# Working with files (file system I/O)
HCI574 lectures 11, 25 and 26

- file: 
    - a file (text, image, data) on your "local" drive (incl. cloud connections like Box)
    - stream of data between you local drive and your python code
- as opposed to stream of data from a internet source (server, via URL)
- advanced topic: there are also "fake" files (streams) that live in fact fully in memory

## OS (operating system) file I/O in python
- python modules: os, os.path, glob
- simulates what human users do via a OS file manager (or terminal)
    - see a list of files (os.listdir() or glob.glob())
    - make a new folder os.mkdir()
    - rename, move, copy, delete file or folders (module shutil)
- if something fails (no permission, file not found) you'll get an exception with error info


- the interpeter always "sits" inside a folder within your folder tree 
- when a .py/.ipynb file is started it typically sits in the same folder as the .py file (exception: if you have a workspace ins VS it will be the folder with the .code-workspace file)
- a path is the description of a route through folders (string!)
- Windows: 
    - drive letter as root, use \ as separator 
    - use a raw string (r in front)  r"c:\Users\Chris\tmp\bla.txt" path to a file 
- Mac/*nix: / is root,  use / as separators no need for r : "/Users/chris/tmp/bla.txt"
- absolute path:  always start from root: r"c:\Users\Chris\tmp\" (folder)   
- relative path: start from current folder: 
    - assume we are sitting in "c:\Users\Chris"
    - "../Bob/tmp/stuff.doc" means go up from Chris to Users (..) the into Bob, etc.


In [2]:
# some common file system related operations
import os

# what folder (path) are we sitting in right now?
print(os.getcwd())  # get current working directory (=folder)
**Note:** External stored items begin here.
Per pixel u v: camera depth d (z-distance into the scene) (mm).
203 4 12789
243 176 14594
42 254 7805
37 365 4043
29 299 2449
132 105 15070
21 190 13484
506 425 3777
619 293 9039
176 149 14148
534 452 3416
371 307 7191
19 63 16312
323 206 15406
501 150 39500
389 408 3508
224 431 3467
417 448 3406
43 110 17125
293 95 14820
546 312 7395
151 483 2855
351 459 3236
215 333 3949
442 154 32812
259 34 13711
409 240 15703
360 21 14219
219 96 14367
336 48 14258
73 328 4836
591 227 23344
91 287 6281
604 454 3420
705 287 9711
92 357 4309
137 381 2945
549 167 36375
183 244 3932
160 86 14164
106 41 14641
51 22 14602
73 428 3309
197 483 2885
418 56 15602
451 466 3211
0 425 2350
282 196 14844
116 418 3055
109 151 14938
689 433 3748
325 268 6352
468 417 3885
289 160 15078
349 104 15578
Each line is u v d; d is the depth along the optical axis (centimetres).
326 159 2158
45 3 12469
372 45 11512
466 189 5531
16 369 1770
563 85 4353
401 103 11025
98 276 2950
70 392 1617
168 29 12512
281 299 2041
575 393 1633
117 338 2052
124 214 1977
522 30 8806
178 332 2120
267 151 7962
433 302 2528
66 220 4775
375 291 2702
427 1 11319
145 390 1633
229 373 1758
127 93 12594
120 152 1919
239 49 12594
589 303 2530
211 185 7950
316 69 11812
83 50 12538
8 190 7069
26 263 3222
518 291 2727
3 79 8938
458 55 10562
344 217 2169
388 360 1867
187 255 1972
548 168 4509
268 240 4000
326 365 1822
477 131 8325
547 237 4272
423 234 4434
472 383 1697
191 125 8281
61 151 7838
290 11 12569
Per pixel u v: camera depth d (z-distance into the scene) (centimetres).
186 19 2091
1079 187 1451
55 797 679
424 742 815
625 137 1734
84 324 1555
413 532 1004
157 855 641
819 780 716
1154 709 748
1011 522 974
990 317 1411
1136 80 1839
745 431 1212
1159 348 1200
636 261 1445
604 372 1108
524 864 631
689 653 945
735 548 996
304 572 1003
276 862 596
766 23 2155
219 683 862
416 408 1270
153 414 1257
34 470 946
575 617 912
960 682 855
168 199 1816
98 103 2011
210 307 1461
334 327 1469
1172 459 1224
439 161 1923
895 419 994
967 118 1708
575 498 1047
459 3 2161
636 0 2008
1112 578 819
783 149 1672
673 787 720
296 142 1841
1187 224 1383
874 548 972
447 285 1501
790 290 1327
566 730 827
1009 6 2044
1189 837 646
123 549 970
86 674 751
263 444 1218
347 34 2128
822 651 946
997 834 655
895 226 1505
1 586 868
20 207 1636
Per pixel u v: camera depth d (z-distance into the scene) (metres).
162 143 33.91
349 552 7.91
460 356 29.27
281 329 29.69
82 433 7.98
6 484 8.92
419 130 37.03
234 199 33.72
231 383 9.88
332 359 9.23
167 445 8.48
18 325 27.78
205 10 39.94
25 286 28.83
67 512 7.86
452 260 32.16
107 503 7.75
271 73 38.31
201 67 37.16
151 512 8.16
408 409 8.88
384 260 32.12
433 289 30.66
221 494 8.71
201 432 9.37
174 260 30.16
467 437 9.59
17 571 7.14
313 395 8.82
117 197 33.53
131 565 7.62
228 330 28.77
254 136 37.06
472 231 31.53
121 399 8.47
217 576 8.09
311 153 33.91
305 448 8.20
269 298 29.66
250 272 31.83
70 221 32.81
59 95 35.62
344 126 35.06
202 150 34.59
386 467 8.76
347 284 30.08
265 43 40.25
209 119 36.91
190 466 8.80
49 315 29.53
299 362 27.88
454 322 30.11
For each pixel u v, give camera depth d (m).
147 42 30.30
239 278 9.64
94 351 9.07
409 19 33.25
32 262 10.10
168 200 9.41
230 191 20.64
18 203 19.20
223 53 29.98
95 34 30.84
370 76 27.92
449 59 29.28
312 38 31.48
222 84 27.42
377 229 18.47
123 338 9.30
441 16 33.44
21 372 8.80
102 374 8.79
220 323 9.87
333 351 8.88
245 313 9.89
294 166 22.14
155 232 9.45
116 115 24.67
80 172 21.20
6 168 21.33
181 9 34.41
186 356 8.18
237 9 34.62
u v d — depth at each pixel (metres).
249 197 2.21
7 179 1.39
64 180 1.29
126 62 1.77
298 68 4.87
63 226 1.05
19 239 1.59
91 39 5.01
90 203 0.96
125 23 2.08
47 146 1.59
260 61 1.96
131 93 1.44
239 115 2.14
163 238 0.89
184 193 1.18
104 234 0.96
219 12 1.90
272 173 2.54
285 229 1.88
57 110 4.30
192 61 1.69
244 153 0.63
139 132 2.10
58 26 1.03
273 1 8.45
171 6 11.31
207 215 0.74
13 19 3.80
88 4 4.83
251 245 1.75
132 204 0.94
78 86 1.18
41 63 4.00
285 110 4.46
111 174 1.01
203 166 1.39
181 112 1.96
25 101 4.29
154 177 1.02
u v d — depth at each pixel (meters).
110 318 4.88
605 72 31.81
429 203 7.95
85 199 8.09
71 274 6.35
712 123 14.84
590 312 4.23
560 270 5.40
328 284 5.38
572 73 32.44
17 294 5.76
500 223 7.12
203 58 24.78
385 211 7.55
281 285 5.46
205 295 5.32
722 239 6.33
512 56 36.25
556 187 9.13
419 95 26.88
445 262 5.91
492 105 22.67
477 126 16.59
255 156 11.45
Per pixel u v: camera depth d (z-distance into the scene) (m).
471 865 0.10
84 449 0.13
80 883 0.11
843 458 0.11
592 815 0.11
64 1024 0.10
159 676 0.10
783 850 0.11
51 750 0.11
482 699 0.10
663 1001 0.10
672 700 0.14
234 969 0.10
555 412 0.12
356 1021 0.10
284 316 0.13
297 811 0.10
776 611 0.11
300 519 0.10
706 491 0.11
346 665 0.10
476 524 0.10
# make a folder in current folder
try:
    os.mkdir("tmp")  # will raise an error if folder already exists!
except Exception as e:
    print(e) # print error message
else:
    print("tmp was created")

print("currently I'm sitting in", os.getcwd()) # we are still in the same folder!

c:\Users\charding\Box\HCI584\HCI584_python_refresher\refresher part 4
[WinError 183] Cannot create a file when that file already exists: 'tmp'
currently I'm sitting in c:\Users\charding\Box\HCI584\HCI584_python_refresher\refresher part 4


In [3]:
# go into tmp (relative path)
os.chdir("./tmp") 
print("currently I'm sitting in", os.getcwd())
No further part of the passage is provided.